EGLE officials said Tribar Manufacturing notified them at 3:21 p.m. Monday that it had released several thousand gallons of a liquid containing 5% hexavalent chromium into the sewer system. The company said that although it discovered the release Monday, the release could have started as early as Saturday morning.
“This is a significant release into a large, much-loved waterway,” said Liesl Clark, EGLE director, in a statement Tuesday. “Our teams are in the field now assessing the situation. We will stay on the job as long as it takes to ensure residents are safe and impacts to the ecosystem are minimized.”
Also impacted: Norton Creek downstream of the Wixom Wastewater Treatment Plant; Hubbell Pond, also known as Mill Pond; and Kent Lake.
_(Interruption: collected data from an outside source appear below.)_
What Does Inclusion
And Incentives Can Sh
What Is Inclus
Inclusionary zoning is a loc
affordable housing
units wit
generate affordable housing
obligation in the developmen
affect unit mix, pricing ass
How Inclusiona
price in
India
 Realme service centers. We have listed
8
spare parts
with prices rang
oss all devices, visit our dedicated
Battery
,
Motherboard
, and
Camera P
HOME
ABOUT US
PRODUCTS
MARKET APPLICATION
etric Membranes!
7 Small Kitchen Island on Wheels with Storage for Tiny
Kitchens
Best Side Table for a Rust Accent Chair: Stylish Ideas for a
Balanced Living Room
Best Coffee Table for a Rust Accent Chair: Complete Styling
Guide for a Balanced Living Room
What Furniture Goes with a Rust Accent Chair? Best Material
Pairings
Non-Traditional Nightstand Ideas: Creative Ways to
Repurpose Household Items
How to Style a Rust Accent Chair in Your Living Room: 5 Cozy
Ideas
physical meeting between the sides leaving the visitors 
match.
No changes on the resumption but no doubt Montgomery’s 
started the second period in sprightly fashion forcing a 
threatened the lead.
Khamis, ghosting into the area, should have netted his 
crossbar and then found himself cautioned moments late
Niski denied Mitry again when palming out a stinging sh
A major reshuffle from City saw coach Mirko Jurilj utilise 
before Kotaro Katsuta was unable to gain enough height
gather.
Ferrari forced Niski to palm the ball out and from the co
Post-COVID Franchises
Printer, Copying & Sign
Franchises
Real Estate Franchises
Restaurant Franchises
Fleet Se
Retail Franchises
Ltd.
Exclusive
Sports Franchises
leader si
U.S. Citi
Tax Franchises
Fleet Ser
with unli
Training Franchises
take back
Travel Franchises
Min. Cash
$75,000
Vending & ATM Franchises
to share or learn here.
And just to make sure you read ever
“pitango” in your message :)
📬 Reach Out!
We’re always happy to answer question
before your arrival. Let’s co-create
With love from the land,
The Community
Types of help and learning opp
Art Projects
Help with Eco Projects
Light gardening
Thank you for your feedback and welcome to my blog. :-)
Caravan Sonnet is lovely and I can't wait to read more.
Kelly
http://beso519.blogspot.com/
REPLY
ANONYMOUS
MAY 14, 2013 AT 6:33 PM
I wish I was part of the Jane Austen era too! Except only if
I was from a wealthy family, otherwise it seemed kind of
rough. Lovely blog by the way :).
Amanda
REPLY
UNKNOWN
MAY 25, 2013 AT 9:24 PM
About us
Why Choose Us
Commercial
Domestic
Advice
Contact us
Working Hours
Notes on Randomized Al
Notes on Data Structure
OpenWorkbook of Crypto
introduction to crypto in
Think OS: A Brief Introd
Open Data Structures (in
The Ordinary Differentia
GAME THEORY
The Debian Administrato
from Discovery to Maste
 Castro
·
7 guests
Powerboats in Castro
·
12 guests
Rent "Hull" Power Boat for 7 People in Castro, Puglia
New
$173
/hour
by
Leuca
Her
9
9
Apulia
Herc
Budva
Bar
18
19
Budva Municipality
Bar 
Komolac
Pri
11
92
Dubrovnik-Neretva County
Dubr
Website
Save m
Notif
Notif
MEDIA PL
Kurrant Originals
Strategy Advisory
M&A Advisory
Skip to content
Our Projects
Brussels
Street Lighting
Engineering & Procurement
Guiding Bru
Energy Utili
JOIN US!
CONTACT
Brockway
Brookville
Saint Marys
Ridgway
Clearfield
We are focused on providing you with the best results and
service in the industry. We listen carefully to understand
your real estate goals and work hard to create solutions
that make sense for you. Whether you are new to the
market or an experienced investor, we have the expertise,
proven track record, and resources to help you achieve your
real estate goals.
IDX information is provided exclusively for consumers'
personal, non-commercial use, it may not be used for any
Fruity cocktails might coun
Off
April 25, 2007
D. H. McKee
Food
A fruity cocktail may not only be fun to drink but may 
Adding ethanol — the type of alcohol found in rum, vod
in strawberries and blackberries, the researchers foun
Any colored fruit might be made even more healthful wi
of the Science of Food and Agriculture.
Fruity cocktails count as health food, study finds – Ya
Residents are asked not to swim, wade or drink water from the Huron River. It’s also advised not to water plants or the lawn. Fish caught from this section of the Huron River should not be consumed.
“This recommendation is being made to help protect the health and safety of families who live, work and play in the Huron River in the affected area,” said Elizabeth Hertel, MDHHS director, in a statement. “As we gather additional information through sampling, this recommendation may change or be expanded.”
News of the incident dismayed residents such as Marc Harwin of West Bloomfield Township, a kayaker who has been paddling the Huron River since 1989.
He called it a "very peaceful beautiful place with distinctive wildlife, including varieties of turtles and birds."
"The discharge of more dangerous chemicals into the river is a reflection of the choices we make as a society," he said. "Coming to the river today felt like going to a funeral and mourning a deep loss.
"The consequences of our choices have far and deep impacts, and these may be silent over a long period of time."
In recent years, Tribar Manufacturing was identified as the source of PFAS contamination to the river system and installed additional filtration. State regulators say they will investigate the weekend release at the facility.
As for the drinking water, the closest drinking water intake is in Ann Arbor, officials said. It would take the contaminant at least several weeks to reach Ann Arbor’s water intakes. The city is taking steps to monitor incoming water, officials said.